Enterprise Rancheria, a tribe located near Marysville, California, has no land for economic development. This Tribe has received authorization to build their Casino on forty acres of land designated as an entertainment zone by Yuba County. This area, near the confluence of highways 70 and 65 currently houses a large concert and entertainment venue.
By approving the North Fork and Enterprise compacts, the Governor has acknowledged these tribes sovereignty, which includes their right to participate in Indian gaming and its financial benefits, along with other California tribes. This was a bold and highly controversial, but necessary statement.
The Indian Gaming Regulatory Act and Governor Brown’s “Concurrence” Under Section 20
Governor Brown’s action in authorizing both tribes ability to game on non-traditional lands, is also consistent with the Indian Gaming Regulatory Act, the IGRA, the federal law that provides the regulatory framework within which Indian gaming is to occur within the United States. Under IGRA, gaming must occur on “Indian lands”, which is strictly defined within the IGRA and by the National Indian Gaming Commission (NIGC) regulations. Also, gaming can only occur on lands acquired by a tribe after IGRA’s 1988 enactment under certain exceptions. The exception used by Governor Brown in approving the North Fork and Enterprise tribal gaming compacts is referred to as the IGRA “Section 20” exception. This section requires the State Governor’s “concurrence” with the Tribe’s desire to game on lands outside their reservation.
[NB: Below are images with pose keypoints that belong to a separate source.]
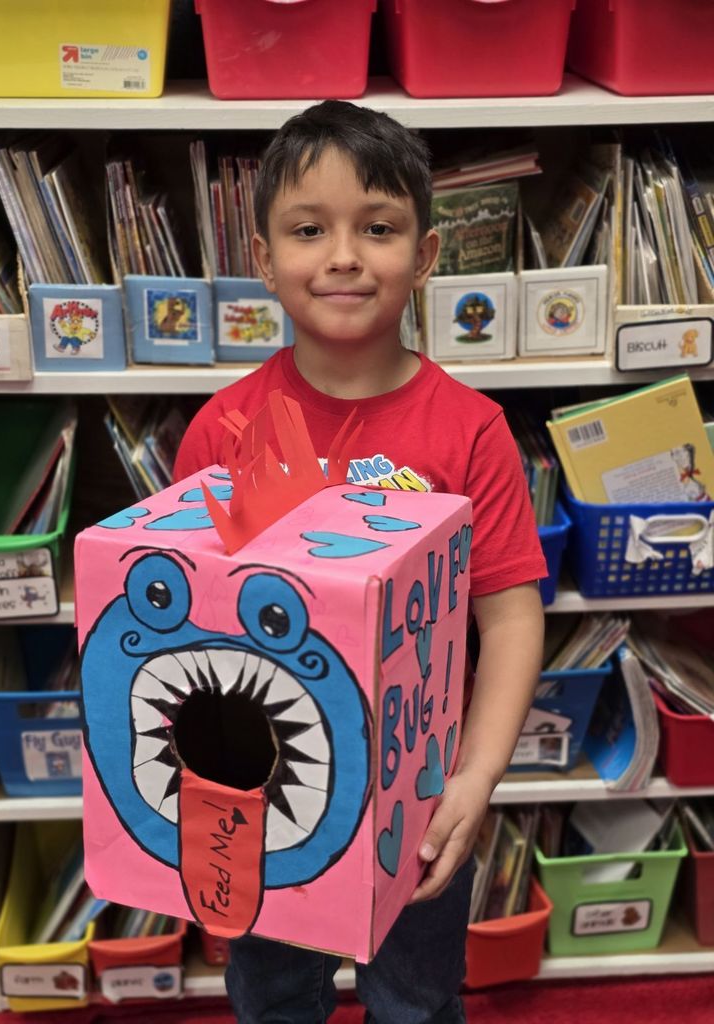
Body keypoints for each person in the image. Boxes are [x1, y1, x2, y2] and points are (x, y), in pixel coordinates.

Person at [174, 99, 547, 1024]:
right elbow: (182, 623)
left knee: (416, 1001)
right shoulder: (222, 430)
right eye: (309, 230)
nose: (343, 255)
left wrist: (475, 776)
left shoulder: (471, 430)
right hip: (265, 790)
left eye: (376, 229)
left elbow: (509, 617)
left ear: (423, 258)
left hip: (419, 799)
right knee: (268, 997)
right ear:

In short, the Governor is required to weigh the positives and negatives of the request and make a decision. Such concurrence happens rarely and in fact has only happened several times since IGRA’s enactment.
While the public, anti-gaming groups and most surely some tribes will see the Governor’s actions in approving both compacts as “opening the flood gates” to more off-reservation gaming, and wholly unfair to their interests, the Governor is well advised to address this concern for future Section 20 decisions by developing a succinct, publically vetted, IGRA Section 20 policy. This policy would result in an in-depth case by case analysis in cases where Tribe’s desire to game on lands outside their reservation. Some factors could include the Tribe’s history, the benefits to the Tribe and the local economy, weighed against the impacts on the local area and impacts on local tribes (included in the North Fork compact is a provision for North Fork to make payments to the Picayune Rancheria of Chukchansi Indians, a local tribe, to assist with potential economic impacts as a result of the Section 20 decision) who cannot move their operations to better, more visible and frequented locations. This policy could also be used to assist tribes, who hold lands in environmentally sensitive areas, areas not economically viable, or areas that lack appropriate or developed infrastructure, to directly participate in the gaming revenues of a Section 20 tribe, as a means of gaining self-sufficiency.
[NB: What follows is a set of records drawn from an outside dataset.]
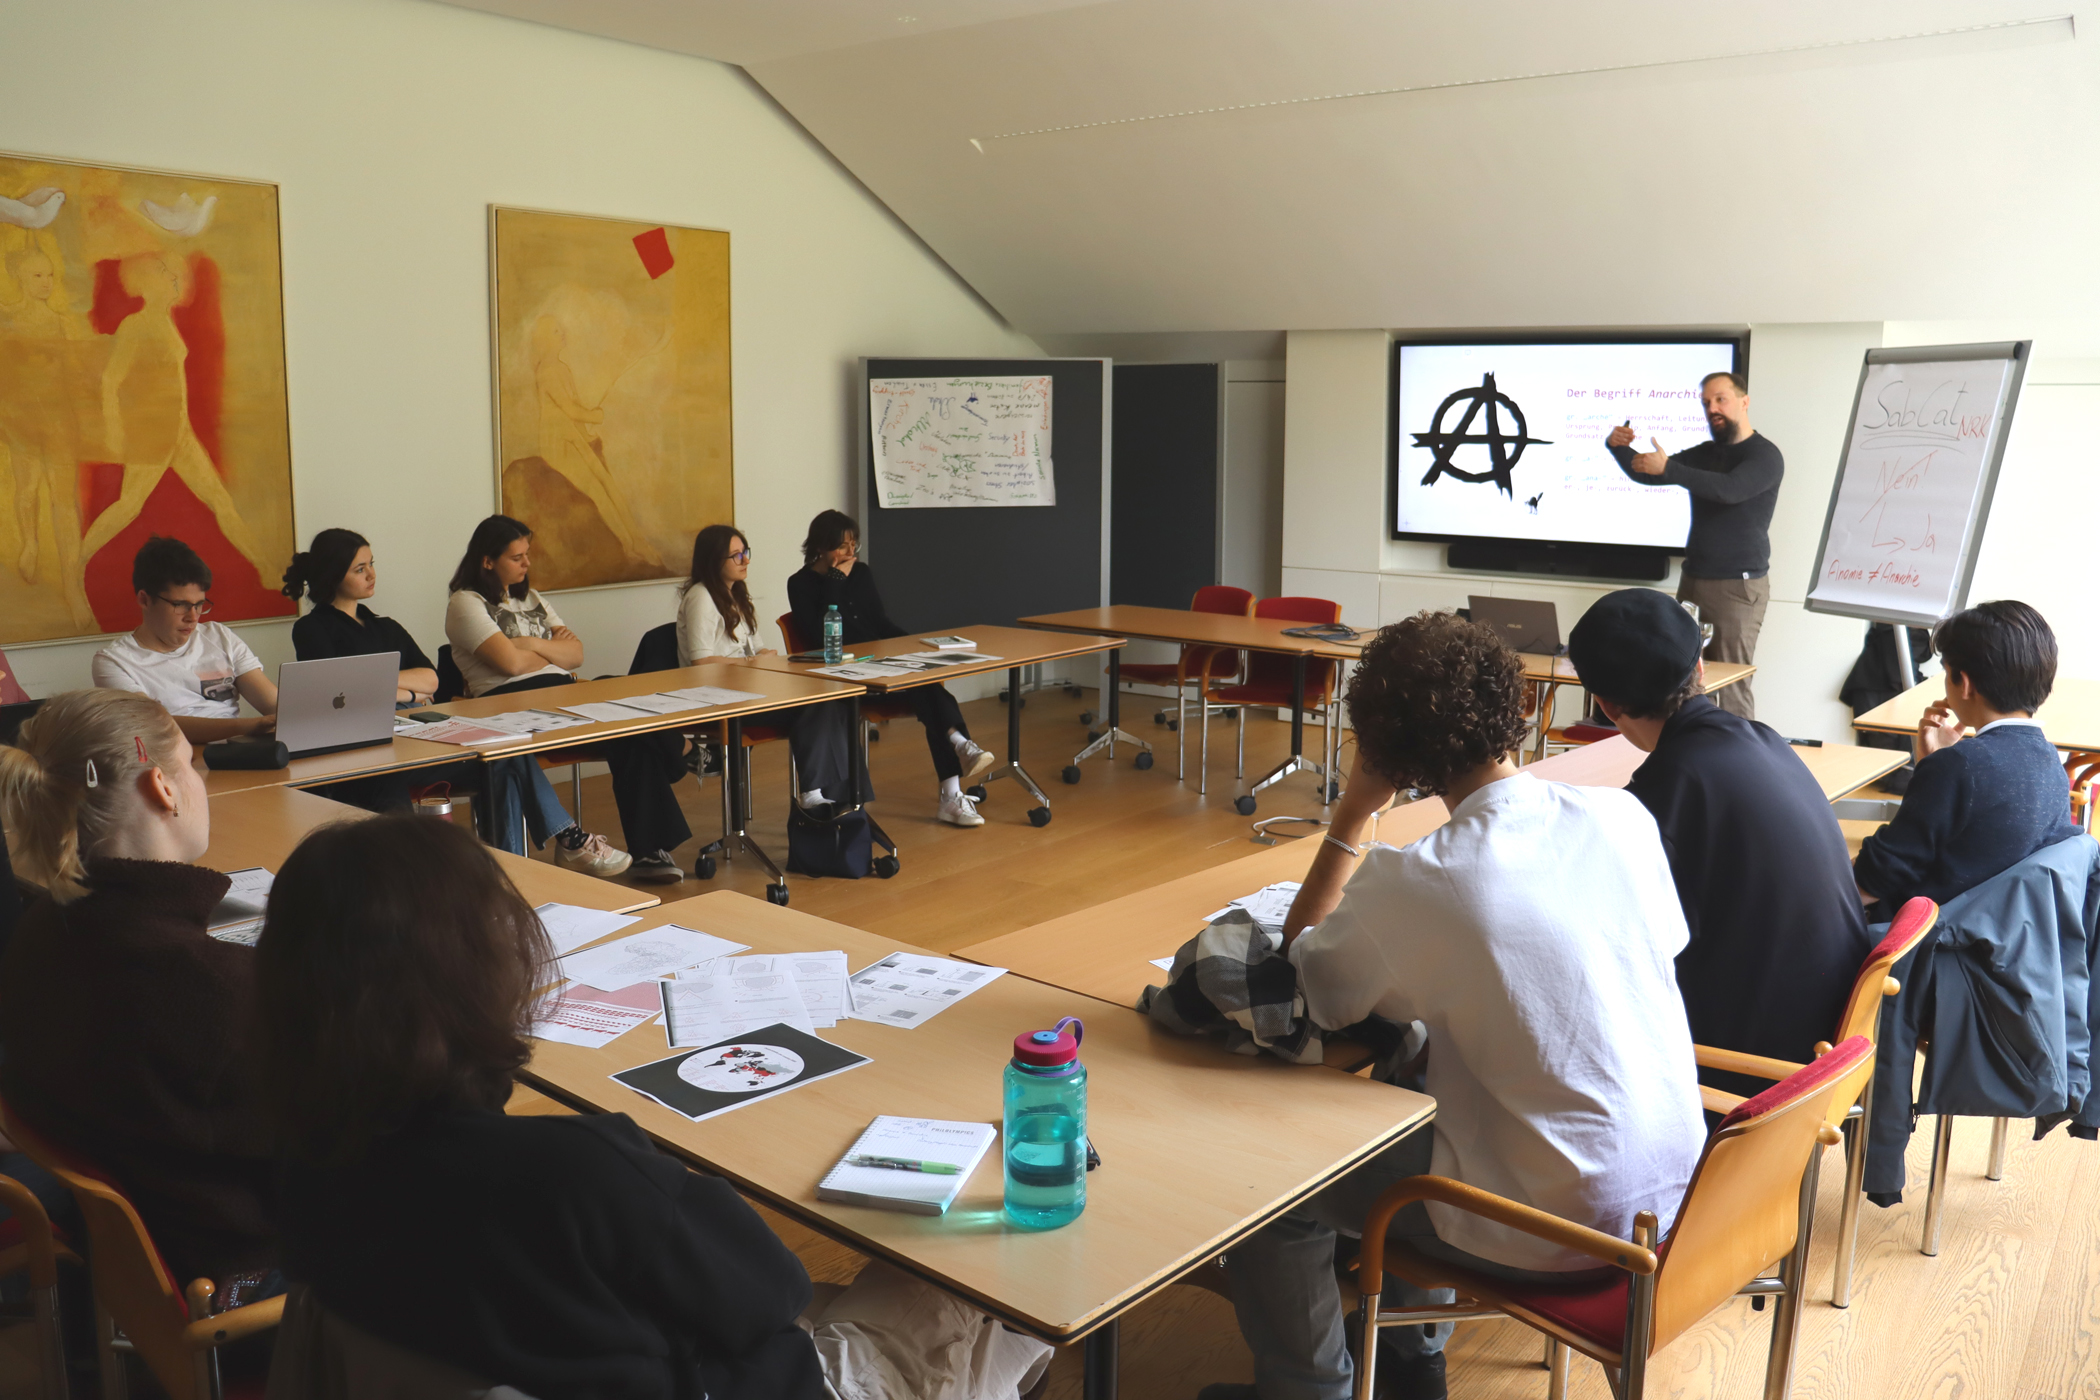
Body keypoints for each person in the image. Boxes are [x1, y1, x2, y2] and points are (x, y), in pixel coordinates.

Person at [255, 815, 1050, 1400]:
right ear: (478, 969)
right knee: (967, 1278)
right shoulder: (576, 1175)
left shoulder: (300, 1158)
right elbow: (772, 1293)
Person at [1203, 613, 1705, 1400]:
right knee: (1429, 1092)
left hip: (1554, 1219)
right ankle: (1412, 1356)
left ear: (1387, 751)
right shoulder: (1621, 815)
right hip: (1677, 1192)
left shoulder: (1420, 878)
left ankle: (1307, 1390)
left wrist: (1353, 813)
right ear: (1517, 705)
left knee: (1274, 1183)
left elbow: (1309, 982)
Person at [0, 689, 275, 1287]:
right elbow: (334, 1144)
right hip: (237, 1284)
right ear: (162, 787)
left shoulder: (43, 928)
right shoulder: (207, 986)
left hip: (131, 1264)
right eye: (193, 764)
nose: (201, 780)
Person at [1567, 588, 1872, 1098]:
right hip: (1834, 1042)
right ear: (1701, 668)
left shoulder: (1661, 797)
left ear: (1605, 705)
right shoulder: (1765, 739)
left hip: (1755, 1071)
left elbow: (1613, 946)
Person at [283, 528, 629, 874]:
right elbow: (338, 691)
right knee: (398, 786)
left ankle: (509, 871)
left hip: (416, 737)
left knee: (502, 755)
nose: (371, 574)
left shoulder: (385, 626)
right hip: (368, 750)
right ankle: (563, 844)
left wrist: (382, 687)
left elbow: (430, 679)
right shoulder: (312, 629)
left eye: (371, 564)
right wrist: (408, 692)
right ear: (334, 575)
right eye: (360, 569)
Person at [445, 515, 688, 883]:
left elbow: (576, 655)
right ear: (487, 561)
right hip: (508, 703)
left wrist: (527, 643)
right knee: (625, 722)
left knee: (622, 702)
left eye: (528, 554)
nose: (527, 564)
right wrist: (548, 651)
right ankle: (680, 753)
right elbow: (510, 665)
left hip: (561, 692)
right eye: (517, 557)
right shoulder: (466, 603)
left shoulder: (532, 598)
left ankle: (648, 851)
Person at [1855, 600, 2079, 912]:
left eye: (1946, 674)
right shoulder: (2049, 760)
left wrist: (1939, 768)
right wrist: (1931, 765)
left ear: (1966, 684)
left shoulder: (1959, 766)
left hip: (1925, 932)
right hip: (1999, 930)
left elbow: (1875, 879)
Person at [787, 511, 992, 828]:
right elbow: (819, 636)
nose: (850, 553)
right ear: (820, 547)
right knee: (928, 692)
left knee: (928, 682)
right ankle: (957, 754)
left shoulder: (862, 573)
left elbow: (880, 623)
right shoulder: (800, 584)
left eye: (853, 545)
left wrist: (913, 645)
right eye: (842, 546)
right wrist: (835, 582)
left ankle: (957, 767)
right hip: (844, 679)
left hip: (883, 667)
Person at [1604, 370, 1780, 720]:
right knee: (1682, 680)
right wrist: (1618, 448)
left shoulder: (1765, 455)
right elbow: (1646, 472)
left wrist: (1670, 468)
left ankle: (1740, 755)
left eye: (1720, 399)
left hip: (1738, 587)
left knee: (1729, 685)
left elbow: (1729, 490)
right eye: (1706, 402)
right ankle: (1691, 747)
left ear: (1744, 401)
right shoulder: (1705, 453)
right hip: (1694, 580)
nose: (1712, 408)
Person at [679, 525, 859, 810]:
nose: (746, 560)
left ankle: (849, 797)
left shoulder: (737, 594)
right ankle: (813, 794)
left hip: (748, 689)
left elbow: (755, 648)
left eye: (745, 552)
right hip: (718, 697)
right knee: (815, 704)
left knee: (832, 701)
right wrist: (751, 662)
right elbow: (700, 664)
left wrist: (765, 655)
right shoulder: (701, 597)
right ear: (714, 560)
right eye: (736, 556)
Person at [90, 535, 278, 745]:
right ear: (144, 600)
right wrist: (250, 726)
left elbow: (274, 703)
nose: (193, 617)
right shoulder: (114, 661)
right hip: (176, 758)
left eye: (199, 605)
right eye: (180, 605)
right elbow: (156, 726)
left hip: (237, 754)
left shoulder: (220, 636)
Tribes who may be impacted by a Section 20 decision should also be more open to collaborating with their Section 20 neighbor to create economies of scale, cost savings and to increase revenues for both Tribes. Use of the Section 20 exception too freely by the Governor or subjecting it to an overly politicized process may well spell doom for Indian gaming in California, possibly violate previously negotiated tribal compacts and erode the public’s trust and clear desire that tribal gaming be limited to “reservation lands” when they voted to affirm Proposition 1A.
Jack Duran is affiliated with the Ysleta del Sur Pueblo of El Paso, Texas and is the owner of Duran Law Office, a Roseville, California, based Native American law firm.